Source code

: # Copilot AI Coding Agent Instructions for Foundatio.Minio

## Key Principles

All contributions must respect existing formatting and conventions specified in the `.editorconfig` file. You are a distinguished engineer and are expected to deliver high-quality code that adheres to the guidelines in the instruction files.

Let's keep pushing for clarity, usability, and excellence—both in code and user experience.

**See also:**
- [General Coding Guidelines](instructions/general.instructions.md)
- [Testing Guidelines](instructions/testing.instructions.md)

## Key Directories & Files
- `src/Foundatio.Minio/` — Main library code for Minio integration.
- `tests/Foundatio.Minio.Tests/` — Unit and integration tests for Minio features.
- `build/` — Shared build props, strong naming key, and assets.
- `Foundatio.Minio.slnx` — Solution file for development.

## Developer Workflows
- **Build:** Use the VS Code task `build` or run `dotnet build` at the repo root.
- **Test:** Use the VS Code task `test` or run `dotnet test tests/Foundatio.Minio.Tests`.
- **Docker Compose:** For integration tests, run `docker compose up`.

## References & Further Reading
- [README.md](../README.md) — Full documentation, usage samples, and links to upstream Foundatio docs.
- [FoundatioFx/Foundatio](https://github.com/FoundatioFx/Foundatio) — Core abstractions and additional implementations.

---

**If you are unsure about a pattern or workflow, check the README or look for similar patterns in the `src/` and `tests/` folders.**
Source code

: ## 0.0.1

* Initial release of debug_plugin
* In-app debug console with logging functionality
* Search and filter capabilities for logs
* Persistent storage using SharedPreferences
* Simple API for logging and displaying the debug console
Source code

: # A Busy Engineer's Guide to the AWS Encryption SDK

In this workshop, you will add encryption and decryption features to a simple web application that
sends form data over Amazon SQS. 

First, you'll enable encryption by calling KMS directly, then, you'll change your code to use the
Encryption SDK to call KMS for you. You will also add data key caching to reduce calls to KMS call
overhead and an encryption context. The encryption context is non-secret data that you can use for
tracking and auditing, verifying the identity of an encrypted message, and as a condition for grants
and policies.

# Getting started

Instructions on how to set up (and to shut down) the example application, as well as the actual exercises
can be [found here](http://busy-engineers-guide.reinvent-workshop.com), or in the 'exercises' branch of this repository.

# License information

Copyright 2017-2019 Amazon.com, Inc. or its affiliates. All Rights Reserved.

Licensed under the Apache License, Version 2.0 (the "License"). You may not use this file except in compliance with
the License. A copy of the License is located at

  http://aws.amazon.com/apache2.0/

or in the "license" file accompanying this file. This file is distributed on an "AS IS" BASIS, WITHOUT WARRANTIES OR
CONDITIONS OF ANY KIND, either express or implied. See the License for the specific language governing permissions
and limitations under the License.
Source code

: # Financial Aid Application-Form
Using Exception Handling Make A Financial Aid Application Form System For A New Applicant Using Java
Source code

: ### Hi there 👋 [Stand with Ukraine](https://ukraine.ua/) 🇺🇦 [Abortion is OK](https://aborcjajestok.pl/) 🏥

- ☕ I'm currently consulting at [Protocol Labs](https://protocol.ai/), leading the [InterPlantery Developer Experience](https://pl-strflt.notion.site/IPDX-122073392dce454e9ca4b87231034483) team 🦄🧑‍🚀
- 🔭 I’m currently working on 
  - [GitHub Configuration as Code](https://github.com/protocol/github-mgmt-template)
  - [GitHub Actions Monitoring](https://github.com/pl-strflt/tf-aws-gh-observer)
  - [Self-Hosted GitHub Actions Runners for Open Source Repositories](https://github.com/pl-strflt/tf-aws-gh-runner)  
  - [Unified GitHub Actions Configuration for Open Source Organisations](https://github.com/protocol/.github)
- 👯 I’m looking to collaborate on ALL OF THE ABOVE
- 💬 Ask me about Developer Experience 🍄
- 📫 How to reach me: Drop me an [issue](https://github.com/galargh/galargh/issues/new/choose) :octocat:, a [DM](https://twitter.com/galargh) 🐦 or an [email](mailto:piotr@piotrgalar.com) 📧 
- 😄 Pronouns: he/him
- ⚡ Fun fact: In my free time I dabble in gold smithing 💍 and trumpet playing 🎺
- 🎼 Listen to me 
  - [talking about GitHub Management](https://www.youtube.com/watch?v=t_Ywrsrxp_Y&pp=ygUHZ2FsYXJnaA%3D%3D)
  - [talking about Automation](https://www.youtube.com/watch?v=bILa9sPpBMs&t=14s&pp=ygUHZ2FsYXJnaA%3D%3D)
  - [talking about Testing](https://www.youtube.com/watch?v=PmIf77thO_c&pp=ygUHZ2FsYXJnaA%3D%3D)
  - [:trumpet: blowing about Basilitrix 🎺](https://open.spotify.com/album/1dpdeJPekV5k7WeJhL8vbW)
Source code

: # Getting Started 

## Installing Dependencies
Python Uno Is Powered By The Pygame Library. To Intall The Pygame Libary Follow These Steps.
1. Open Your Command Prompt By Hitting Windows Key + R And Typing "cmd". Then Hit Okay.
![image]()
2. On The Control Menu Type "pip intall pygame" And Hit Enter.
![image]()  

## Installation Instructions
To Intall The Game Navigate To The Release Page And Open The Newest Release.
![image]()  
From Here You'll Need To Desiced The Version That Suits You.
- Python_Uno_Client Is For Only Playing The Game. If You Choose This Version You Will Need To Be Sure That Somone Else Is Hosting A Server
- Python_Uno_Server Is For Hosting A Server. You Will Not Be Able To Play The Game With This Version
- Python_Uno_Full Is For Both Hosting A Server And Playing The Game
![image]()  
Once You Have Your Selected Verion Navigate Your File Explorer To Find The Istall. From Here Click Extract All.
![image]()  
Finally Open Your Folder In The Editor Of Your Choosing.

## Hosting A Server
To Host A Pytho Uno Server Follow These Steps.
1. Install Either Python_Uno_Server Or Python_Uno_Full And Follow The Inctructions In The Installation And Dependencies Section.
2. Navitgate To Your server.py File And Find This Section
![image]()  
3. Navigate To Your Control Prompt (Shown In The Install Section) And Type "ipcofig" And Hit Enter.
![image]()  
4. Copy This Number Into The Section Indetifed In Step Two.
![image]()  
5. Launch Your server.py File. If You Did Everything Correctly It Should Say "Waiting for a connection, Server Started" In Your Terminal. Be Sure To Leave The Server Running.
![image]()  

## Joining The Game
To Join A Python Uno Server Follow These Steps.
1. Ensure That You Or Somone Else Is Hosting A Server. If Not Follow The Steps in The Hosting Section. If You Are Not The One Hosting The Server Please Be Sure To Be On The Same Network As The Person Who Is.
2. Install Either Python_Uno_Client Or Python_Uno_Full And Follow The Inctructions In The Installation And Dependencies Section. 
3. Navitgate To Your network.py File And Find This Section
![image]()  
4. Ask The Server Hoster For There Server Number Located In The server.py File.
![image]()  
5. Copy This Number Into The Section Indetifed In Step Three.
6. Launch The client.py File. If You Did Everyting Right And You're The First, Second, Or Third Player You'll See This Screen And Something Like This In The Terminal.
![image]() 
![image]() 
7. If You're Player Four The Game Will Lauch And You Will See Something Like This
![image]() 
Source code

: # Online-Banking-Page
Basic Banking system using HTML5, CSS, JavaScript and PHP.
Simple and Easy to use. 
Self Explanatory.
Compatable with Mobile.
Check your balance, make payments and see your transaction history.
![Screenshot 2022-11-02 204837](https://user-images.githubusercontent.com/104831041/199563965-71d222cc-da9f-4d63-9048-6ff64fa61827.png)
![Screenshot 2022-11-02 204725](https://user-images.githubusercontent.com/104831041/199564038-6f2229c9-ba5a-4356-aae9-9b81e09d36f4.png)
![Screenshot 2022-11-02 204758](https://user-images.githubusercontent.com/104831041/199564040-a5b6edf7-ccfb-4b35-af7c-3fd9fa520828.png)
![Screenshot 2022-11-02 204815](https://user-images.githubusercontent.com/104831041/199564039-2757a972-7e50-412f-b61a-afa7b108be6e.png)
□ □ □
● **Your goal**: Every line in the entries above that mentions the word "exercises" must be shown.

● **Task answer**:
Instructions on how to set up (and to shut down) the example application, as well as the actual exercises
can be [found here](http://busy-engineers-guide.reinvent-workshop.com), or in the 'exercises' branch of this repository.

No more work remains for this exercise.